_Task requirements_
In the data below, put each line into a JSON list of strings, one string per line and no blank lines, starting with the line containing "13: (48, 5)" and continuing through the line containing "9: (79, 89)", both included. Leave the pictures out of the list.

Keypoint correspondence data
══════════

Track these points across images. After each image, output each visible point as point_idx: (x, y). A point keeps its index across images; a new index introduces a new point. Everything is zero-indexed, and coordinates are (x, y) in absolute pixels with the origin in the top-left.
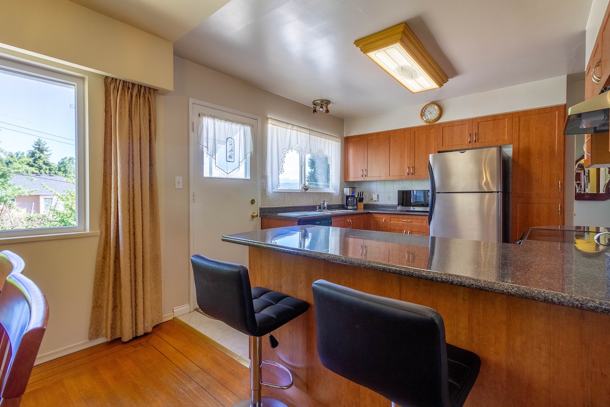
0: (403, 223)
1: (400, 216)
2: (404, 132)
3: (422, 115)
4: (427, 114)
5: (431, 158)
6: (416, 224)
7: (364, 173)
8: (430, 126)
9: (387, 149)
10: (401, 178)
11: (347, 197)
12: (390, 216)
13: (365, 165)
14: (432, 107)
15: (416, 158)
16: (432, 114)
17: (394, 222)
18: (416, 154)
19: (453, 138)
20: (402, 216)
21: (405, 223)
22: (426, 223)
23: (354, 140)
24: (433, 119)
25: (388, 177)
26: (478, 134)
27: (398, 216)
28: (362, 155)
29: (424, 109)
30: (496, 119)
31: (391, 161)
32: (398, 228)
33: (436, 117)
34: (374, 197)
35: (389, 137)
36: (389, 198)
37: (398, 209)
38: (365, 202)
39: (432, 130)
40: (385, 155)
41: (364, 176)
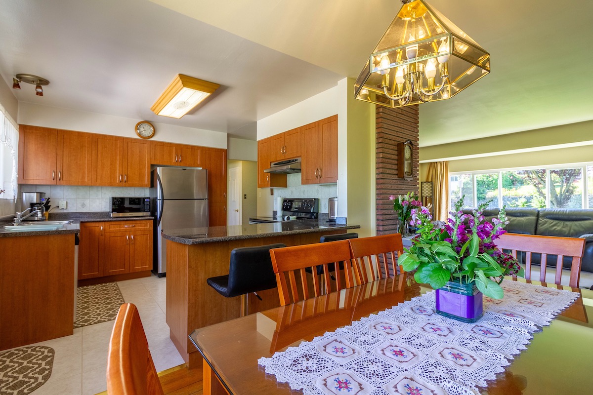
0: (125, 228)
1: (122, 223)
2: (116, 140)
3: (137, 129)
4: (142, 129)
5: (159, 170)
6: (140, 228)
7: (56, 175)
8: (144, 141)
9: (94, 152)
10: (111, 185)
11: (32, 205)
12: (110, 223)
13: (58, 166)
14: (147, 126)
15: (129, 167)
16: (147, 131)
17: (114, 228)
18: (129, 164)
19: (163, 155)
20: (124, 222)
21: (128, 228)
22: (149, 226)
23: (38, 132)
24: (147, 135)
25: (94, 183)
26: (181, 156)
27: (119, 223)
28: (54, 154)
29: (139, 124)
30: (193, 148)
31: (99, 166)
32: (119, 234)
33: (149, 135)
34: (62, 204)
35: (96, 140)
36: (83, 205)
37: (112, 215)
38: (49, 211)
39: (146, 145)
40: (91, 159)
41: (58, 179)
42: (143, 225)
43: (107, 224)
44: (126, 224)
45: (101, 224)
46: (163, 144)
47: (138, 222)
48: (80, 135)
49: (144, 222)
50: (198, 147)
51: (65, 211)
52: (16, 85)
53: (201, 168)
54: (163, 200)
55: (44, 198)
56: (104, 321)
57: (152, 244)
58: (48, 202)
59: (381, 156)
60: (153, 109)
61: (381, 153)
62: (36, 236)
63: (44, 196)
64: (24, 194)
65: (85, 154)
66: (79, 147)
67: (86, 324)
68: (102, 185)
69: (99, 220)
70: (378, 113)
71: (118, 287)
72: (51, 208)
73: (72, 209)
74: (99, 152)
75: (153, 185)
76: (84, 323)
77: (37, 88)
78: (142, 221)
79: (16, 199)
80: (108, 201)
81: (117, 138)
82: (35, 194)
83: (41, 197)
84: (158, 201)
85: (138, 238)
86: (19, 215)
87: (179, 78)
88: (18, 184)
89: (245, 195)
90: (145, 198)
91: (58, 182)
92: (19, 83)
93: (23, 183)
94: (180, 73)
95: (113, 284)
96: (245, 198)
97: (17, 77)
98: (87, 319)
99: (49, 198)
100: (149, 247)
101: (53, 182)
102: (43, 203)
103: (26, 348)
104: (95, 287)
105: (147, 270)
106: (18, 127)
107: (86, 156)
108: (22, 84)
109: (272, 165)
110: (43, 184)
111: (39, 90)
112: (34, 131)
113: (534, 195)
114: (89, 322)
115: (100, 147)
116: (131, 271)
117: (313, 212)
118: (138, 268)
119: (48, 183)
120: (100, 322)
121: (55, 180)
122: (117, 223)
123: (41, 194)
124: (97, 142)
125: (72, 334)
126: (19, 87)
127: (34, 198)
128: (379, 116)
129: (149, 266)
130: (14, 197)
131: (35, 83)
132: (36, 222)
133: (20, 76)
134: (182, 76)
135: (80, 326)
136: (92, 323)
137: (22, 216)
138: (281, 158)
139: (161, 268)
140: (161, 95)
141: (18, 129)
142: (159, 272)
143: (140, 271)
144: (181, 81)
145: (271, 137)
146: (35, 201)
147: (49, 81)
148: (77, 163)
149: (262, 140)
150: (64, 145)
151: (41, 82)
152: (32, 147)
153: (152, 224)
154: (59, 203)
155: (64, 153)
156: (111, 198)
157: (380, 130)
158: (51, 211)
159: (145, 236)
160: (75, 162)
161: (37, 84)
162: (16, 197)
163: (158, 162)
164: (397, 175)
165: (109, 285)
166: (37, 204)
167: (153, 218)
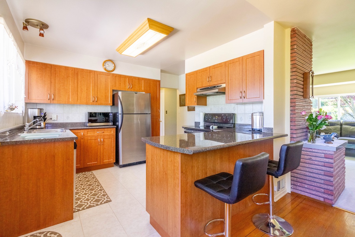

══════════

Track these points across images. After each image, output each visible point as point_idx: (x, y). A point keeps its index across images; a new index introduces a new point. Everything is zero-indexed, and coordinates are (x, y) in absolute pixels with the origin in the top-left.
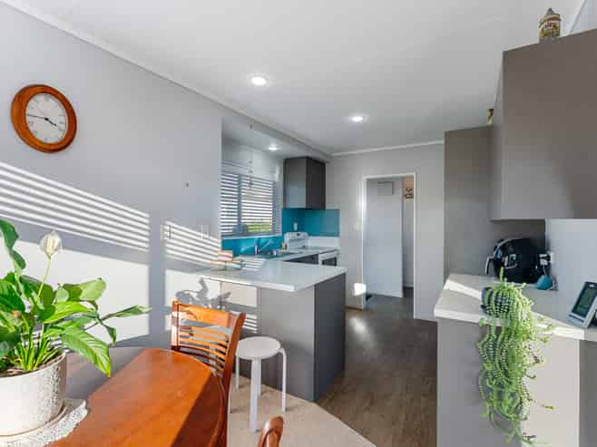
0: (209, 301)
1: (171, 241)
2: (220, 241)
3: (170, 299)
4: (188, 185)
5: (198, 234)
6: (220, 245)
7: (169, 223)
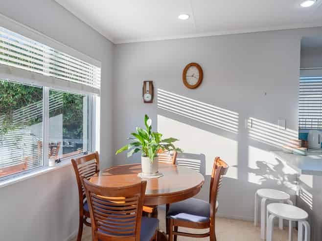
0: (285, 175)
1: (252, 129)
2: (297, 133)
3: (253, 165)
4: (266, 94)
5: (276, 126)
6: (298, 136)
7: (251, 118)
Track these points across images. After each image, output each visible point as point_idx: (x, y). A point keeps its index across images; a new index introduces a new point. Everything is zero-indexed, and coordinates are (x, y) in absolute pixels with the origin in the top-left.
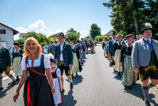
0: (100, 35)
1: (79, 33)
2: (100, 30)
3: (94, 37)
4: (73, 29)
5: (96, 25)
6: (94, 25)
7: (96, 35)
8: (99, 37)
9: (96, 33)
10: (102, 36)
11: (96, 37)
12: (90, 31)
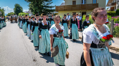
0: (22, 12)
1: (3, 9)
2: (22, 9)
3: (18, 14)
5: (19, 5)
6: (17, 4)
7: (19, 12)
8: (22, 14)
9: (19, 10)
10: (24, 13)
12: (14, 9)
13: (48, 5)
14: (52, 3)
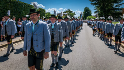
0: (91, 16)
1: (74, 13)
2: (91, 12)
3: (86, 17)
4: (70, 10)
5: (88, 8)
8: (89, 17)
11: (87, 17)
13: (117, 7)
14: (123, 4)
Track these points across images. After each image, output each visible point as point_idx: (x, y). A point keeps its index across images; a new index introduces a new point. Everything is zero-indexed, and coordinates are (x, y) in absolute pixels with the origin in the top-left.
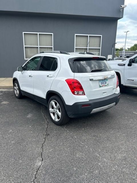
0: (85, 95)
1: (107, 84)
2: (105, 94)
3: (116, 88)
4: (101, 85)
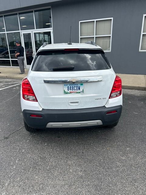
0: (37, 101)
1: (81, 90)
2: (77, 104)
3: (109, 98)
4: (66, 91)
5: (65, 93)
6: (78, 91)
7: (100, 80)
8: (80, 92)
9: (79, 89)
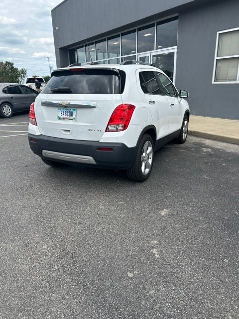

══════════

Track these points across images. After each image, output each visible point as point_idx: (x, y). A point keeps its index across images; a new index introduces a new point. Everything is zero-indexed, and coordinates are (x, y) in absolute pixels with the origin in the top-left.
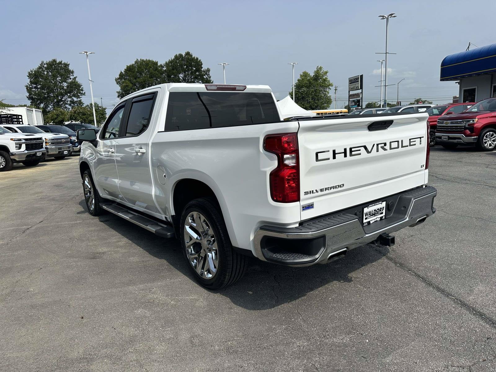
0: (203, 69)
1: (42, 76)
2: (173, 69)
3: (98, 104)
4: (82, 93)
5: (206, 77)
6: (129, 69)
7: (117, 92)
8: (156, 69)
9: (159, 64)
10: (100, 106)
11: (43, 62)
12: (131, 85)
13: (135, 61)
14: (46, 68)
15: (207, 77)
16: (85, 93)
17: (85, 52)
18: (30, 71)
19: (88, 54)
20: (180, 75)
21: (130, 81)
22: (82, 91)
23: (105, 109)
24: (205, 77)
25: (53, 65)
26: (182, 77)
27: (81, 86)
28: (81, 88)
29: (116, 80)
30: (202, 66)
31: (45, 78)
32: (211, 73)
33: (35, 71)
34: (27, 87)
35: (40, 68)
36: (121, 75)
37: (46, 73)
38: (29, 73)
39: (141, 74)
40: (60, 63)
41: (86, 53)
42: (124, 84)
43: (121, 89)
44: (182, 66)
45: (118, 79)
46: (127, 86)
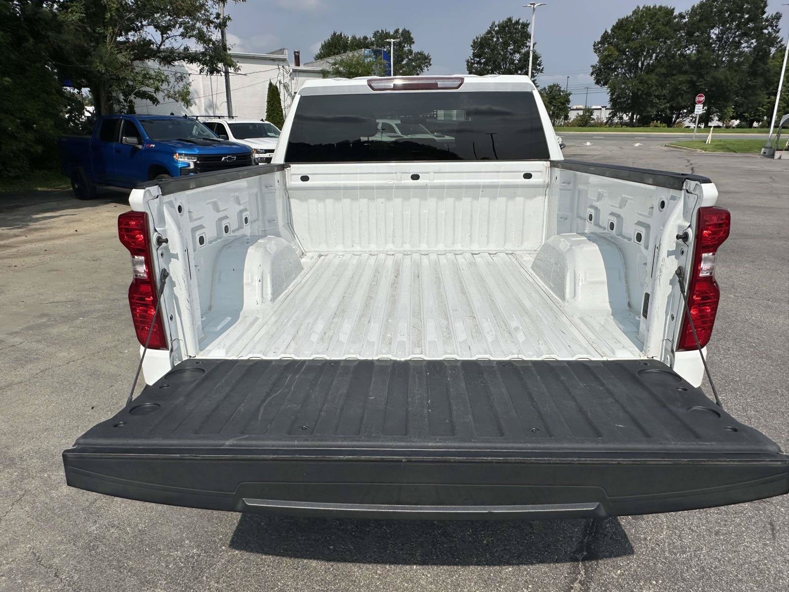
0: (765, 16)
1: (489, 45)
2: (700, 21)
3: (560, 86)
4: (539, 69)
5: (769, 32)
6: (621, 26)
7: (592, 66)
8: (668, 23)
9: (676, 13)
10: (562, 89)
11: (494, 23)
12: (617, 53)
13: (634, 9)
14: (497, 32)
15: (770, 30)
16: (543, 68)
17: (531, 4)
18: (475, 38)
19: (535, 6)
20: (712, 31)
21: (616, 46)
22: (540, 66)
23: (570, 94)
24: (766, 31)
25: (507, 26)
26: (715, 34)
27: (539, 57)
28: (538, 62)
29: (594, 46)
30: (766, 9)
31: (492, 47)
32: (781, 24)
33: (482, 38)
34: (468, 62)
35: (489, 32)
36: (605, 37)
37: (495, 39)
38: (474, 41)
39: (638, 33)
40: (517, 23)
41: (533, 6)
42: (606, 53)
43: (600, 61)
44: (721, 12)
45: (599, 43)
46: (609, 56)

══════════

_Result of this exercise_
[
  "13: (48, 5)",
  "14: (52, 3)",
  "0: (91, 16)",
  "1: (74, 13)",
  "2: (91, 12)",
  "3: (86, 17)",
  "4: (70, 10)",
  "5: (88, 8)",
  "8: (89, 17)",
  "11: (87, 17)",
  "13: (117, 7)",
  "14: (123, 4)",
  "Track these points across images. After each image, output each visible point as point_idx: (x, y). A point keeps its index across images; a new index introduces a new point. Everything is zero-indexed, and coordinates are (x, y) in absolute pixels with the origin in the top-left.",
  "0: (85, 95)",
  "1: (107, 84)",
  "2: (105, 94)",
  "3: (116, 88)",
  "4: (101, 85)",
  "0: (37, 101)",
  "1: (81, 90)",
  "2: (77, 104)",
  "3: (109, 98)",
  "4: (66, 91)",
  "5: (65, 93)",
  "6: (78, 91)",
  "7: (100, 80)",
  "8: (80, 92)",
  "9: (79, 89)"
]